[What the exercise asks]
Copy every entry below exactly as it appears, leaving out the images.

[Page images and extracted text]
'''

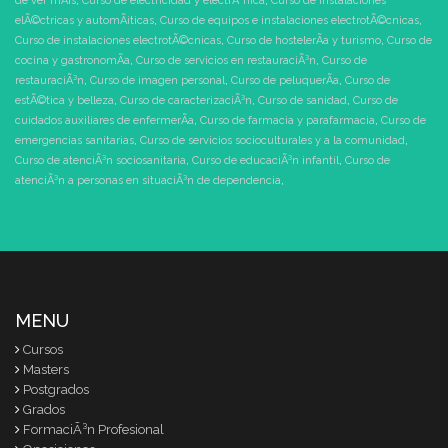
de ver mÃ¡s
,
Curso de electricidad y electrÃ³nica
,
Curso de instalaciones
elÃ©ctricas y automÃ¡ticas
,
Curso de equipos e instalaciones electrotÃ©cnicas
,
Curso de instalaciones electrotÃ©cnicas
,
Curso de hostelerÃ­a y turismo
,
Curso de
cocina y gastronomÃ­a
,
Curso de servicios en restauraciÃ³n
,
Curso de
restauraciÃ³n
,
Curso de imagen personal
,
Curso de peluquerÃ­a
,
Curso de
estÃ©tica y belleza
,
Curso de caracterizaciÃ³n
,
Curso de sanidad
,
Curso de
cuidados auxiliares de enfermerÃ­a
,
Curso de farmacia y parafarmacia
,
Curso de
emergencias sanitarias
,
Curso de servicios socioculturales y a la comunidad
,
Curso de atenciÃ³n sociosanitaria
,
Curso de educaciÃ³n infantil
,
Curso de
atenciÃ³n a personas en situaciÃ³n de dependencia
,
MENU
Cursos
Masters
Postgrados
Grados
FormaciÃ³n Profesional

'''

[Task output]
de ver mÃ¡s
,
Curso de electricidad y electrÃ³nica
,
Curso de instalaciones
elÃ©ctricas y automÃ¡ticas
,
Curso de equipos e instalaciones electrotÃ©cnicas
,
Curso de instalaciones electrotÃ©cnicas
,
Curso de hostelerÃ­a y turismo
,
Curso de
cocina y gastronomÃ­a
,
Curso de servicios en restauraciÃ³n
,
Curso de
restauraciÃ³n
,
Curso de imagen personal
,
Curso de peluquerÃ­a
,
Curso de
estÃ©tica y belleza
,
Curso de caracterizaciÃ³n
,
Curso de sanidad
,
Curso de
cuidados auxiliares de enfermerÃ­a
,
Curso de farmacia y parafarmacia
,
Curso de
emergencias sanitarias
,
Curso de servicios socioculturales y a la comunidad
,
Curso de atenciÃ³n sociosanitaria
,
Curso de educaciÃ³n infantil
,
Curso de
atenciÃ³n a personas en situaciÃ³n de dependencia
,
MENU
Cursos
Masters
Postgrados
Grados
FormaciÃ³n Profesional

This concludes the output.